A party for Colombia, which witnessed the first ever success for one of their riders in the Giro, and also the Movistar Team, offering Telefónica a win in a Grand Tour after three and a half years of support.
The first one for the Blues: the #GiroDiNairo.
Quintana with the Trofeo Senza Fine.
The maiden Grand Tour for the Movistar Team.
The 2015 Giro was a confirmation of Andrey Amador’s impressive potential.
Amador took a brilliant, well-fought 4th place overall in the 2015 Giro d’Italia, having made part of the provisional GC podium for many stages.
The 2015 Giro also marked the first Maglia Azzurra as King of the Mountains for a Movistar Team member: Giovanni Visconti.
Beñat Intxausti notched up another stage win in the 2015 Giro, at the top of Campitello Matese.
At the 2016 Giro, a certain Alejandro Valverde took on the challenge of racing all three Grand Tours. His debut in Italy was excellent: stage win in Andalo…
… plus 3rd place overall, overcoming from a difficult day in Corvara (stage 14).
In turn, Andrey Amador lived a lifetime’s experience in Pink.

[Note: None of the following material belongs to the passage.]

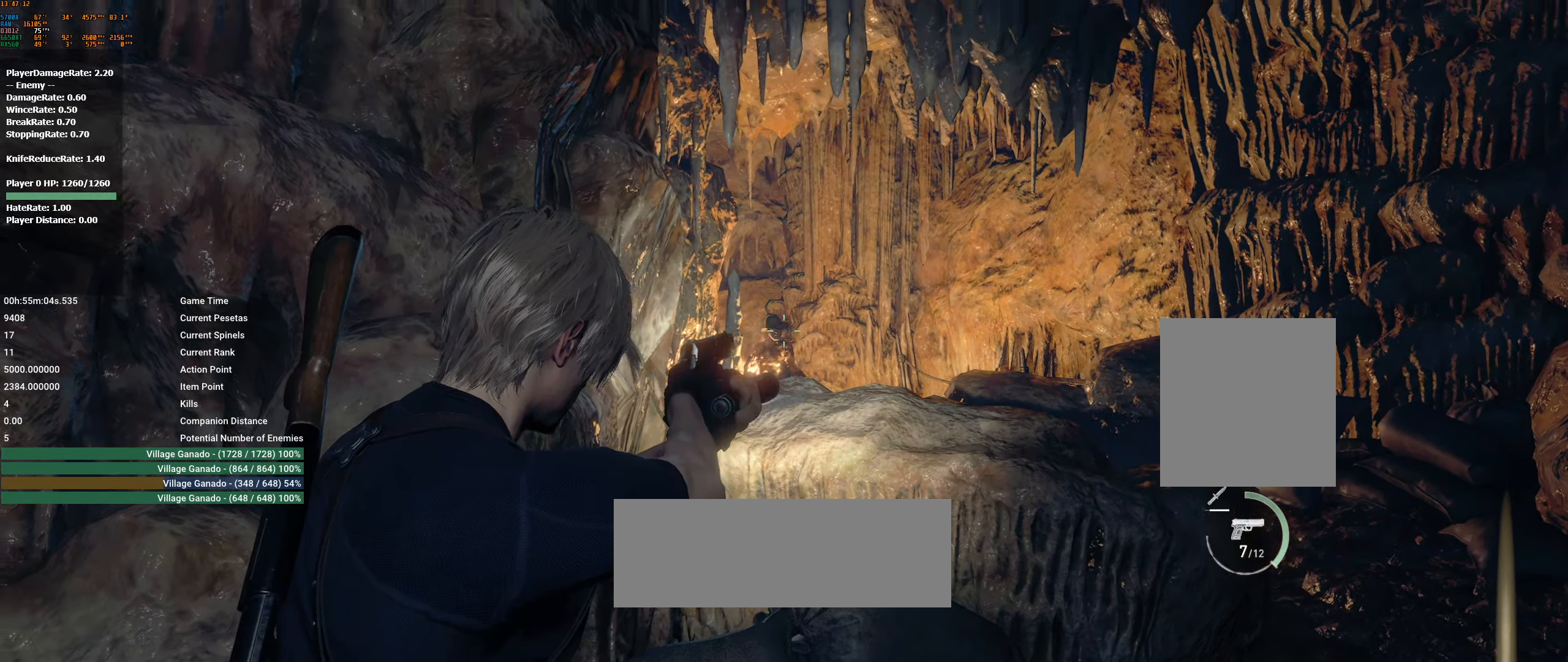
{"dt_ms": 500, "buttons": ["L2"], "left_stick": "center", "events": [[33, "R2", "up"], [50, "L2", "down"], [300, "L2", "up"], [400, "L2", "down"]]}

Valverde with Nibali and Chaves on the final podium of the 2016 Giro.
And we get to 2017. Nairo Quintana, already a dual Grand Tour overall winner with his 2016 Vuelta a España success, aimed for a second Giro win in its 100th edition…
His start was astonishing, climbing to Maglia Rosa with an impressive Blockhaus effort (stage nine).
Quintana wears the pink before the second rest day of the 2017 Giro.
A day before the Blockhaus, Gorka Izagirre won in Peschici.
The Foligno TT and the Oropa mountain stage set Tom Dumoulin as a solid race leader.
Quintana, full of courage, resilience and suffering, bounced back in Piancavallo to lead the race before Milán.
Hugging Rojas after stage 19, which put him back into the lead.
Leading the GC group after the Foza climb, the last ascent of the 2017 Giro.
By just 31″, Quintana finished 2nd overall in the 2017 Giro.
Shaking hands with overall victor Tom Dumoulin.
The 2017 Giro marked the first team GC win for the Movistar squad.